Bouts of scarcity are endemic to the U.S. drug supply chain, which affords little transparency about where drugs are made and stocks fluctuate due to production costs and small profits
Federal agencies have scrambled to loosen restrictions and ward off some of the expected crush. The DEA’s move this week lets drugmakers apply to boost production of fentanyl, morphine and hydromorphone by 15 percent, as hospital use soars to unprecedented levels to help intubated patients fighting the virus.
The agency has cut allowed production caps for those and other opioids by 54 percent since 2016, a senior DEA official said.
Wake up, folks! These are not street drugs used for recreation, they are critically needed medications.
A 50% reduction is frightening. Our population has grown, is aging, and needs more opioid medications than before, not less.
A further absurdity is that these restrictions causing so many probems are entirely misdirected. Prescription pills do not contribute much to overdoses.; those are usually from drug cocktails and contain deadly amounts of illicit fentanyl.
The DEA is aiming to reply to drugmakers’ requests within a day. Requests are likely to pour in: Besides increased demand from regular customers such as hospitals and cancer centers, manufacturers are fielding orders from the federal government and even some states, the DEA official said.
The FDA has pushed for years to have more oversight of the drug supply chain, in part by gaining the power to require earlier notice of shortages from drugmakers and details of the companies’ risk plans. The agency finally got its way on those two issues last month, as pieces of a bill by Smith and Maine Republican Susan Collins made their way into the $2 trillion stimulus package.
“While manufacturers are required to report certain information related to drug supply disruptions to FDA, they are not required to provide detailed information on their supply chain that be helpful for monitoring the drug supply,” an agency spokesperson said
“We rely on the cooperation of the drug companies in order to obtain accurate information as we proactively take steps to mitigate drug shortages.”
This so ridiculously naive I can’t believe even they believe themselves this is a plausible arrangement. When profit is the prime motive for any corporate decisions, no one wants to store much inventory.
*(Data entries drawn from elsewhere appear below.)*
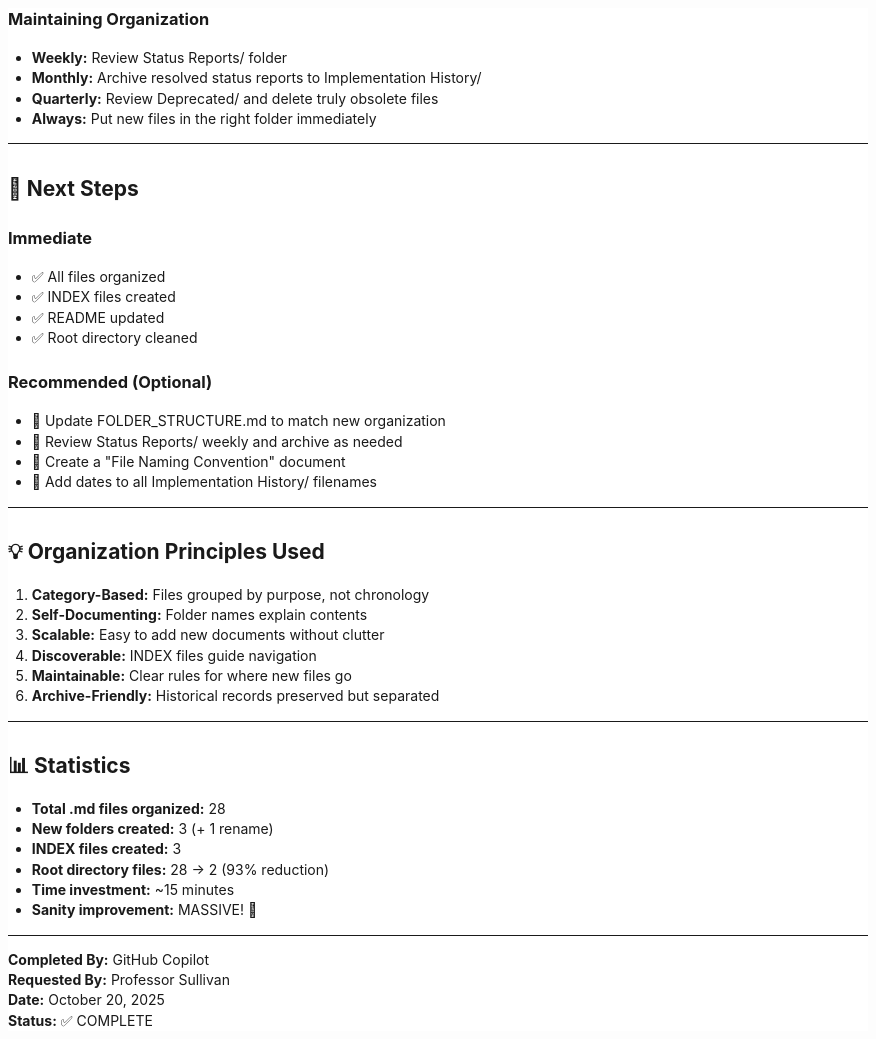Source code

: ### Maintaining Organization
- **Weekly:** Review Status Reports/ folder
- **Monthly:** Archive resolved status reports to Implementation History/
- **Quarterly:** Review Deprecated/ and delete truly obsolete files
- **Always:** Put new files in the right folder immediately

---

## 🚀 Next Steps

### Immediate
- ✅ All files organized
- ✅ INDEX files created
- ✅ README updated
- ✅ Root directory cleaned

### Recommended (Optional)
- 🤔 Update FOLDER_STRUCTURE.md to match new organization
- 🤔 Review Status Reports/ weekly and archive as needed
- 🤔 Create a "File Naming Convention" document
- 🤔 Add dates to all Implementation History/ filenames

---

## 💡 Organization Principles Used

1. **Category-Based:** Files grouped by purpose, not chronology
2. **Self-Documenting:** Folder names explain contents
3. **Scalable:** Easy to add new documents without clutter
4. **Discoverable:** INDEX files guide navigation
5. **Maintainable:** Clear rules for where new files go
6. **Archive-Friendly:** Historical records preserved but separated

---

## 📊 Statistics

- **Total .md files organized:** 28
- **New folders created:** 3 (+ 1 rename)
- **INDEX files created:** 3
- **Root directory files:** 28 → 2 (93% reduction)
- **Time investment:** ~15 minutes
- **Sanity improvement:** MASSIVE! 🎉

---

**Completed By:** GitHub Copilot  
**Requested By:** Professor Sullivan  
**Date:** October 20, 2025  
**Status:** ✅ COMPLETE
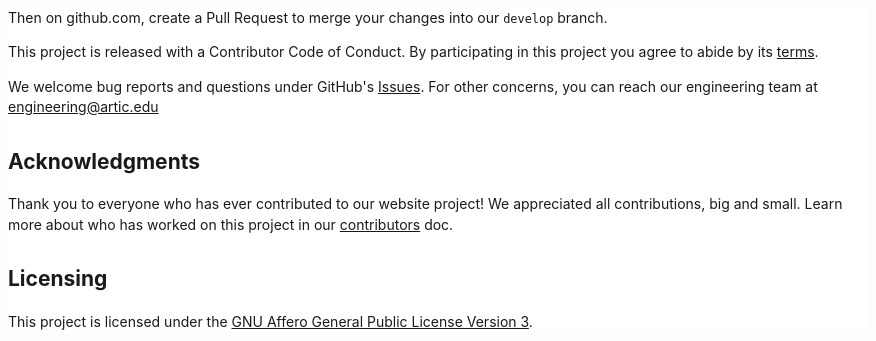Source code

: Then on github.com, create a Pull Request to merge your changes into our `develop` branch.

This project is released with a Contributor Code of Conduct. By participating in this project you agree to abide by its [terms](CODE_OF_CONDUCT.md).

We welcome bug reports and questions under GitHub's [Issues](issues). For other concerns, you can reach our engineering team at [engineering@artic.edu](mailto:engineering@artic.edu)



## Acknowledgments

Thank you to everyone who has ever contributed to our website project! We appreciated all contributions, big and small. Learn more about who has worked on this project in our [contributors](CONTRIBUTORS.md) doc.



## Licensing

This project is licensed under the [GNU Affero General Public License Version 3](LICENSE).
It’s expensive to hold on to things that aren’t “productive” while waiting to serve their purpose.
Why would a drug company ever provide any information that makes them look bad, like having shortages, when they are financially motivated to keep as little “spare” inventory as possible?
To minimize the time any goods are stored, we now have “just in time” inventory, a network of corporations supplying each other by coordinating their production of goods.
At its simplest, raw material flows into one end of the supply chain. Then some business uses the material to manufacture parts, which then flow to another business that assembles the parts into products, which then flow to another business that delivers products to stores, where they are quickly unpacked and sold to customers.
If it’s timed right, all inventory is in continuous motion. No one has inventory besides what they need right away. This is extremely efficient, but any disruption anywhere in the chain has wide-ranging effects, and changing any part of it can disrupt other supply chains.
Fifteen drugs needed to treat Covid-19 patients were in or close to shortages by the end of March, according to Premier, a group purchaser that supplies medicines to a range of hospital systems
While health care groups have largely applauded the DEA’s decision to ease limits on opioid production and Congress’s recent moves to boost FDA authority, many worry it is too little, too late for the current crisis.
It’s not like manufacturers can just change what they make by flipping a switch. They have to source different parts from different vendors and reconfigure their assembly lines… I think this would take months.